- **INPUT DATA**:
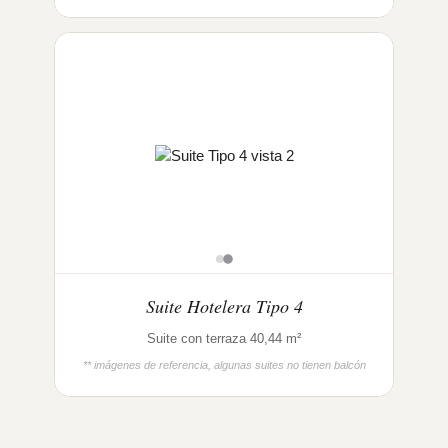
Suite Hotelera Tipo 4
Suite con terraza 40,44 m²
** imágenes de referencia, algunas suites no tienen balcón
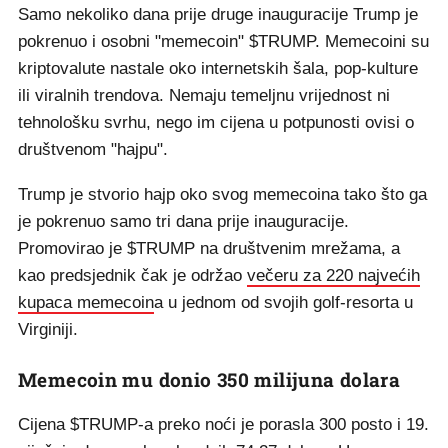
Samo nekoliko dana prije druge inauguracije Trump je
pokrenuo i osobni "memecoin" $TRUMP. Memecoini su
kriptovalute nastale oko internetskih šala, pop-kulture
ili viralnih trendova. Nemaju temeljnu vrijednost ni
tehnološku svrhu, nego im cijena u potpunosti ovisi o
društvenom "hajpu".
Trump je stvorio hajp oko svog memecoina tako što ga
je pokrenuo samo tri dana prije inauguracije.
Promovirao je $TRUMP na društvenim mrežama, a
kao predsjednik čak je održao
večeru za 220 najvećih
kupaca memecoin
a u jednom od svojih golf-resorta u
Virginiji.
Memecoin mu donio 350 milijuna dolara
Cijena $TRUMP-a preko noći je porasla 300 posto i 19.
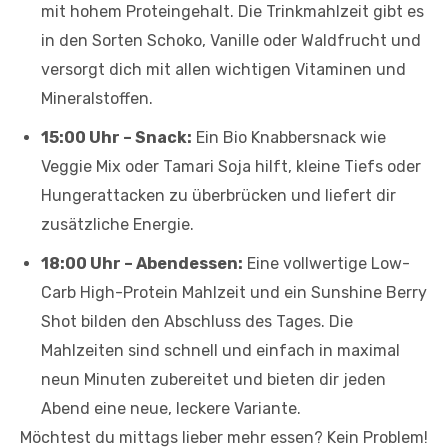
mit hohem Proteingehalt. Die Trinkmahlzeit gibt es
in den Sorten Schoko, Vanille oder Waldfrucht und
versorgt dich mit allen wichtigen Vitaminen und
Mineralstoffen.
15:00 Uhr – Snack:
Ein Bio Knabbersnack wie
Veggie Mix oder Tamari Soja hilft, kleine Tiefs oder
Hungerattacken zu überbrücken und liefert dir
zusätzliche Energie.
18:00 Uhr – Abendessen:
Eine vollwertige Low-
Carb High-Protein Mahlzeit und ein Sunshine Berry
Shot bilden den Abschluss des Tages. Die
Mahlzeiten sind schnell und einfach in maximal
neun Minuten zubereitet und bieten dir jeden
Abend eine neue, leckere Variante.
Möchtest du mittags lieber mehr essen? Kein Problem!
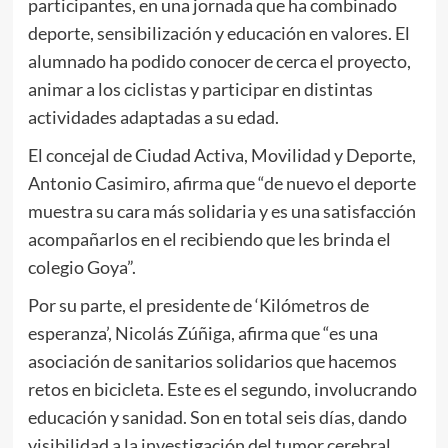
participantes, en una jornada que ha combinado
deporte, sensibilización y educación en valores. El
alumnado ha podido conocer de cerca el proyecto,
animar a los ciclistas y participar en distintas
actividades adaptadas a su edad.
El concejal de Ciudad Activa, Movilidad y Deporte,
Antonio Casimiro, afirma que “de nuevo el deporte
muestra su cara más solidaria y es una satisfacción
acompañarlos en el recibiendo que les brinda el
colegio Goya”.
Por su parte, el presidente de ‘Kilómetros de
esperanza’, Nicolás Zúñiga, afirma que “es una
asociación de sanitarios solidarios que hacemos
retos en bicicleta. Este es el segundo, involucrando
educación y sanidad. Son en total seis días, dando
visibilidad a la investigación del tumor cerebral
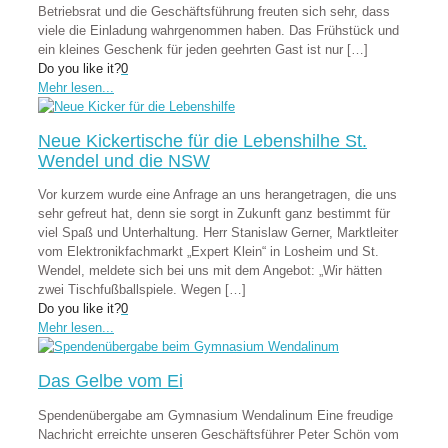
Betriebsrat und die Geschäftsführung freuten sich sehr, dass
viele die Einladung wahrgenommen haben. Das Frühstück und
ein kleines Geschenk für jeden geehrten Gast ist nur
[…]
Do you like it?
0
Mehr lesen...
Neue Kickertische für die Lebenshilhe St.
Wendel und die NSW
Vor kurzem wurde eine Anfrage an uns herangetragen, die uns
sehr gefreut hat, denn sie sorgt in Zukunft ganz bestimmt für
viel Spaß und Unterhaltung. Herr Stanislaw Gerner, Marktleiter
vom Elektronikfachmarkt „Expert Klein“ in Losheim und St.
Wendel, meldete sich bei uns mit dem Angebot: „Wir hätten
zwei Tischfußballspiele. Wegen
[…]
Do you like it?
0
Mehr lesen...
Das Gelbe vom Ei
Spendenübergabe am Gymnasium Wendalinum Eine freudige
Nachricht erreichte unseren Geschäftsführer Peter Schön vom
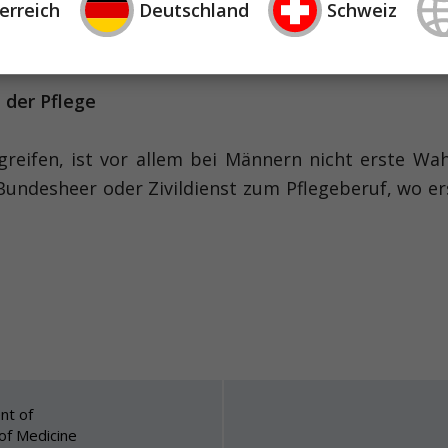
erreich
Deutschland
Schweiz
 ergaben sich folgende subjektiv wahrgenommene U
 der Pflege
rgreifen, ist vor allem bei Männern nicht erste 
Bundesheer oder Zivildienst zum Pflegeberuf, wo e
nt of
 of Medicine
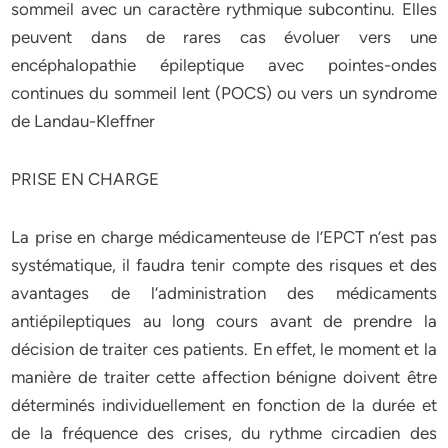
sommeil avec un caractère rythmique subcontinu. Elles
peuvent dans de rares cas évoluer vers une
encéphalopathie épileptique avec pointes-ondes
continues du sommeil lent (POCS) ou vers un syndrome
de Landau-Kleffner
PRISE EN CHARGE
La prise en charge médicamenteuse de l’EPCT n’est pas
systématique, il faudra tenir compte des risques et des
avantages de l’administration des médicaments
antiépileptiques au long cours avant de prendre la
décision de traiter ces patients. En effet, le moment et la
manière de traiter cette affection bénigne doivent être
déterminés individuellement en fonction de la durée et
de la fréquence des crises, du rythme circadien des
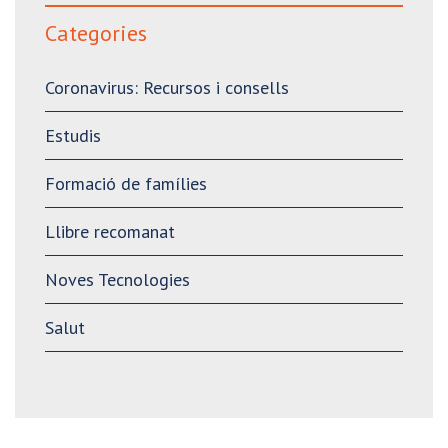
Categories
Coronavirus: Recursos i consells
Estudis
Formació de famílies
Llibre recomanat
Noves Tecnologies
Salut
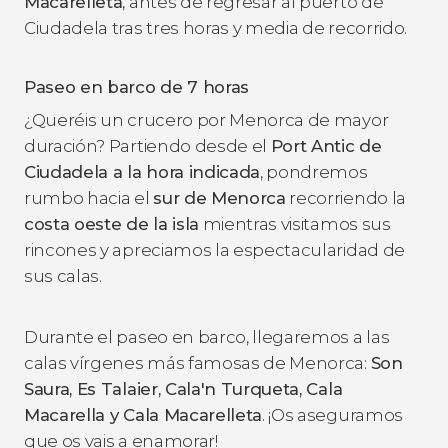
Macarelleta
, antes de regresar al puerto de
Ciudadela tras tres horas y media de recorrido.
Paseo en barco de 7 horas
¿Queréis un crucero por Menorca de mayor
duración? Partiendo desde el
Port Antic de
Ciudadela a la hora indicada
, pondremos
rumbo hacia el
sur de Menorca
recorriendo la
costa oeste de la isla
mientras visitamos sus
rincones y apreciamos la espectacularidad de
sus calas.
Durante el paseo en barco, llegaremos a las
calas vírgenes más famosas de Menorca:
Son
Saura, Es Talaier, Cala'n Turqueta, Cala
Macarella y Cala Macarelleta
. ¡Os aseguramos
que os vais a enamorar!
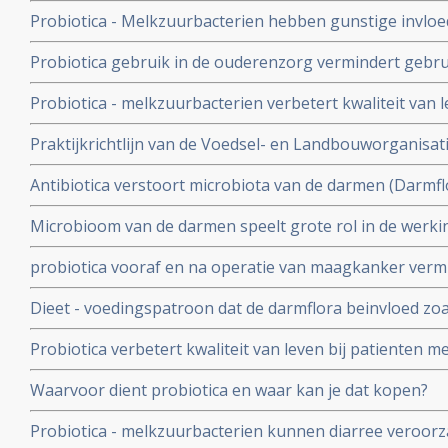
mensen, de kwaliteit van leven, minder maag-darmklach
Probiotica - Melkzuurbacterien hebben gunstige invloed
verbetert de ontlasting
stamceltransplantatie moeten ondergaan.
Probiotica gebruik in de ouderenzorg vermindert gebrui
veel minder diarree aldus een proefproject van de RIV
Probiotica - melkzuurbacterien verbetert kwaliteit van 
hebben van hooikoorts
Praktijkrichtlijn van de Voedsel- en Landbouworganisat
WHO - de Wereldgezondheidsorganisatie voor gebruik v
Antibiotica verstoort microbiota van de darmen (Darmflo
darmproblemen
kan de darmflora al ernstig verstoren. Regelmatig antib
Microbioom van de darmen speelt grote rol in de werki
chronische schade toebrengen
immuunsysteem. Verbeteren van het microbioom kan pos
probiotica vooraf en na operatie van maagkanker vermi
verschillende vormen van kanker
herstelt darmflora sneller en beter in vergelijking met 
Dieet - voedingspatroon dat de darmflora beinvloed zoal
invloed op aanslaan van immuuntherapie met anti-PD m
Probiotica verbetert kwaliteit van leven bij patienten me
prikkelbare darm
Waarvoor dient probiotica en waar kan je dat kopen?
Probiotica - melkzuurbacterien kunnen diarree veroor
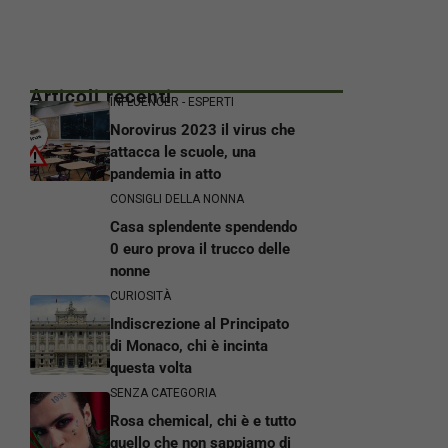
Articoli recenti
INFLUENCER - ESPERTI
Norovirus 2023 il virus che
attacca le scuole, una
pandemia in atto
CONSIGLI DELLA NONNA
Casa splendente spendendo
0 euro prova il trucco delle
nonne
CURIOSITÀ
Indiscrezione al Principato
di Monaco, chi è incinta
questa volta
SENZA CATEGORIA
Rosa chemical, chi è e tutto
quello che non sappiamo di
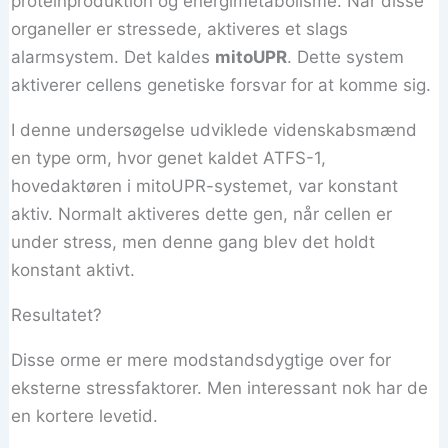
proteinproduktion og energimetabolisme. Når disse
organeller er stressede, aktiveres et slags
alarmsystem. Det kaldes
mitoUPR
. Dette system
aktiverer cellens genetiske forsvar for at komme sig.
I denne undersøgelse udviklede videnskabsmænd
en type orm, hvor genet kaldet ATFS-1,
hovedaktøren i mitoUPR-systemet, var konstant
aktiv. Normalt aktiveres dette gen, når cellen er
under stress, men denne gang blev det holdt
konstant aktivt.
Resultatet?
Disse orme er mere modstandsdygtige over for
eksterne stressfaktorer. Men interessant nok har de
en kortere levetid.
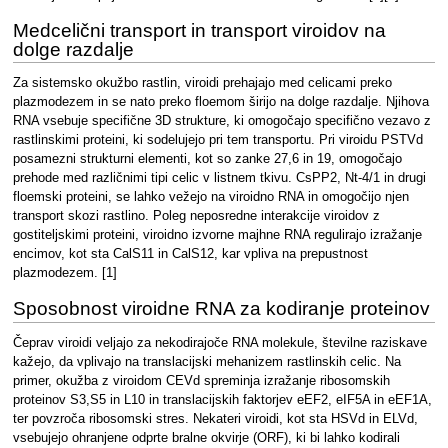
Medcelični transport in transport viroidov na
dolge razdalje
Za sistemsko okužbo rastlin, viroidi prehajajo med celicami preko
plazmodezem in se nato preko floemom širijo na dolge razdalje. Njihova
RNA vsebuje specifične 3D strukture, ki omogočajo specifično vezavo z
rastlinskimi proteini, ki sodelujejo pri tem transportu. Pri viroidu PSTVd
posamezni strukturni elementi, kot so zanke 27,6 in 19, omogočajo
prehode med različnimi tipi celic v listnem tkivu. CsPP2, Nt-4/1 in drugi
floemski proteini, se lahko vežejo na viroidno RNA in omogočijo njen
transport skozi rastlino. Poleg neposredne interakcije viroidov z
gostiteljskimi proteini, viroidno izvorne majhne RNA regulirajo izražanje
encimov, kot sta CalS11 in CalS12, kar vpliva na prepustnost
plazmodezem. [1]
Sposobnost viroidne RNA za kodiranje proteinov
Čeprav viroidi veljajo za nekodirajoče RNA molekule, številne raziskave
kažejo, da vplivajo na translacijski mehanizem rastlinskih celic. Na
primer, okužba z viroidom CEVd spreminja izražanje ribosomskih
proteinov S3,S5 in L10 in translacijskih faktorjev eEF2, eIF5A in eEF1A,
ter povzroča ribosomski stres. Nekateri viroidi, kot sta HSVd in ELVd,
vsebujejo ohranjene odprte bralne okvirje (ORF), ki bi lahko kodirali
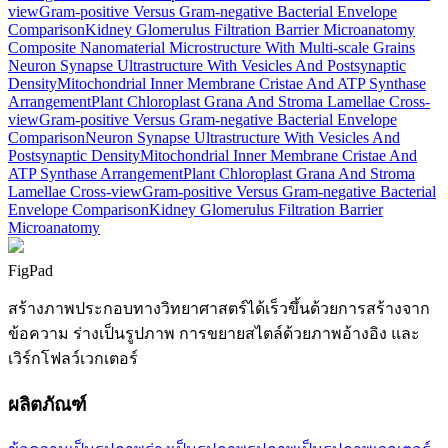
view
Gram-positive Versus Gram-negative Bacterial Envelope
Comparison
Kidney Glomerulus Filtration Barrier Microanatomy
Composite Nanomaterial Microstructure With Multi-scale Grains
Neuron Synapse Ultrastructure With Vesicles And Postsynaptic
Density
Mitochondrial Inner Membrane Cristae And ATP Synthase
Arrangement
Plant Chloroplast Grana And Stroma Lamellae Cross-
view
Gram-positive Versus Gram-negative Bacterial Envelope
Comparison
Neuron Synapse Ultrastructure With Vesicles And
Postsynaptic Density
Mitochondrial Inner Membrane Cristae And
ATP Synthase Arrangement
Plant Chloroplast Grana And Stroma
Lamellae Cross-view
Gram-positive Versus Gram-negative Bacterial
Envelope Comparison
Kidney Glomerulus Filtration Barrier
Microanatomy
FigPad
สร้างภาพประกอบทางวิทยาศาสตร์ได้เร็วขึ้นด้วยการสร้างจาก
ข้อความ ร่างเป็นรูปภาพ การขยายสไตล์ด้วยภาพอ้างอิง และ
เวิร์กโฟลว์เวกเตอร์
ผลิตภัณฑ์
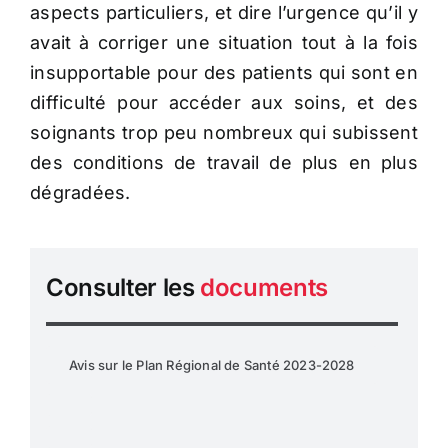
aspects particuliers, et dire l’urgence qu’il y
avait à corriger une situation tout à la fois
insupportable pour des patients qui sont en
difficulté pour accéder aux soins, et des
soignants trop peu nombreux qui subissent
des conditions de travail de plus en plus
dégradées.
Consulter les
documents
Avis sur le Plan Régional de Santé 2023-2028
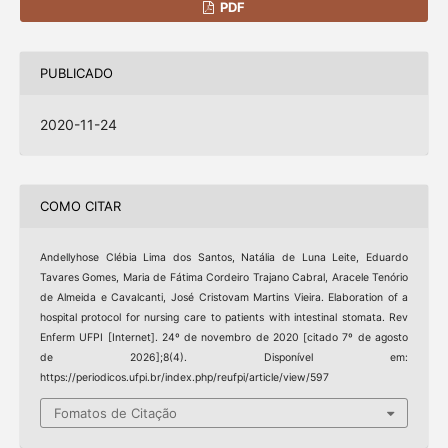
PDF
PUBLICADO
2020-11-24
COMO CITAR
Andellyhose Clébia Lima dos Santos, Natália de Luna Leite, Eduardo
Tavares Gomes, Maria de Fátima Cordeiro Trajano Cabral, Aracele Tenório
de Almeida e Cavalcanti, José Cristovam Martins Vieira. Elaboration of a
hospital protocol for nursing care to patients with intestinal stomata. Rev
Enferm UFPI [Internet]. 24º de novembro de 2020 [citado 7º de agosto
de 2026];8(4). Disponível em:
https://periodicos.ufpi.br/index.php/reufpi/article/view/597
Fomatos de Citação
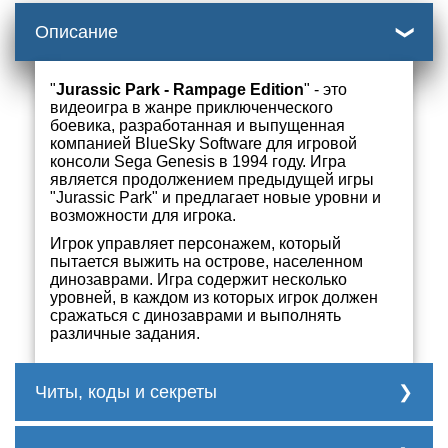
Описание
"
Jurassic Park - Rampage Edition
" - это
видеоигра в жанре приключенческого
боевика, разработанная и выпущенная
компанией BlueSky Software для игровой
консоли Sega Genesis в 1994 году. Игра
является продолжением предыдущей игры
"Jurassic Park" и предлагает новые уровни и
возможности для игрока.
Игрок управляет персонажем, который
пытается выжить на острове, населенном
динозаврами. Игра содержит несколько
уровней, в каждом из которых игрок должен
сражаться с динозаврами и выполнять
различные задания.
Читы, коды и секреты
Коды и секреты для "Jurassic Park -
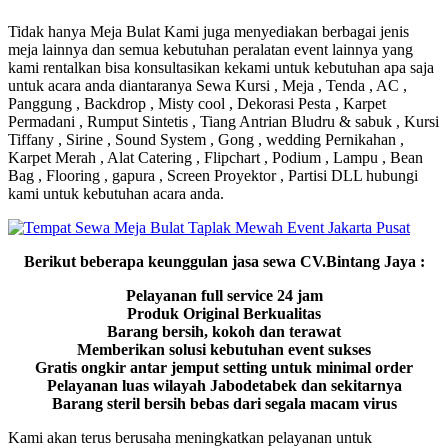
Tidak hanya Meja Bulat Kami juga menyediakan berbagai jenis
meja lainnya dan semua kebutuhan peralatan event lainnya yang
kami rentalkan bisa konsultasikan kekami untuk kebutuhan apa saja
untuk acara anda diantaranya Sewa Kursi , Meja , Tenda , AC ,
Panggung , Backdrop , Misty cool , Dekorasi Pesta , Karpet
Permadani , Rumput Sintetis , Tiang Antrian Bludru & sabuk , Kursi
Tiffany , Sirine , Sound System , Gong , wedding Pernikahan ,
Karpet Merah , Alat Catering , Flipchart , Podium , Lampu , Bean
Bag , Flooring , gapura , Screen Proyektor , Partisi DLL hubungi
kami untuk kebutuhan acara anda.
Berikut beberapa keunggulan jasa sewa CV.Bintang Jaya :
Pelayanan full service 24 jam
Produk Original Berkualitas
Barang bersih, kokoh dan terawat
Memberikan solusi kebutuhan event sukses
Gratis ongkir antar jemput setting untuk minimal order
Pelayanan luas wilayah Jabodetabek dan sekitarnya
Barang steril bersih bebas dari segala macam virus
Kami akan terus berusaha meningkatkan pelayanan untuk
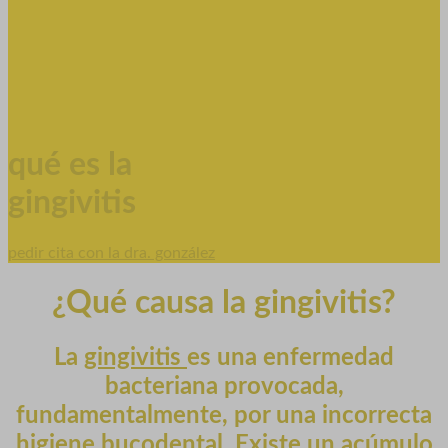
qué es la
gingivitis
pedir cita con la dra. gonzález
¿Qué causa la gingivitis?
La
gingivitis
es una enfermedad
bacteriana provocada,
fundamentalmente, por una incorrecta
higiene bucodental. Existe un acúmulo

- **ASSIGNMENT**: The lines to be extracted begin at the line containing "Игрок управляет персонажем, который" and continue through the final line of the material above, both ends included. Reproduce them exactly, without the pictures.

- **RESPONSE BELOW**:
Игрок управляет персонажем, который
пытается выжить на острове, населенном
динозаврами. Игра содержит несколько
уровней, в каждом из которых игрок должен
сражаться с динозаврами и выполнять
различные задания.
Читы, коды и секреты
Коды и секреты для "Jurassic Park -
Tidak hanya Meja Bulat Kami juga menyediakan berbagai jenis
meja lainnya dan semua kebutuhan peralatan event lainnya yang
kami rentalkan bisa konsultasikan kekami untuk kebutuhan apa saja
untuk acara anda diantaranya Sewa Kursi , Meja , Tenda , AC ,
Panggung , Backdrop , Misty cool , Dekorasi Pesta , Karpet
Permadani , Rumput Sintetis , Tiang Antrian Bludru & sabuk , Kursi
Tiffany , Sirine , Sound System , Gong , wedding Pernikahan ,
Karpet Merah , Alat Catering , Flipchart , Podium , Lampu , Bean
Bag , Flooring , gapura , Screen Proyektor , Partisi DLL hubungi
kami untuk kebutuhan acara anda.
Berikut beberapa keunggulan jasa sewa CV.Bintang Jaya :
Pelayanan full service 24 jam
Produk Original Berkualitas
Barang bersih, kokoh dan terawat
Memberikan solusi kebutuhan event sukses
Gratis ongkir antar jemput setting untuk minimal order
Pelayanan luas wilayah Jabodetabek dan sekitarnya
Barang steril bersih bebas dari segala macam virus
Kami akan terus berusaha meningkatkan pelayanan untuk
qué es la
gingivitis
pedir cita con la dra. gonzález
¿Qué causa la gingivitis?
La
gingivitis
es una enfermedad
bacteriana provocada,
fundamentalmente, por una incorrecta
higiene bucodental. Existe un acúmulo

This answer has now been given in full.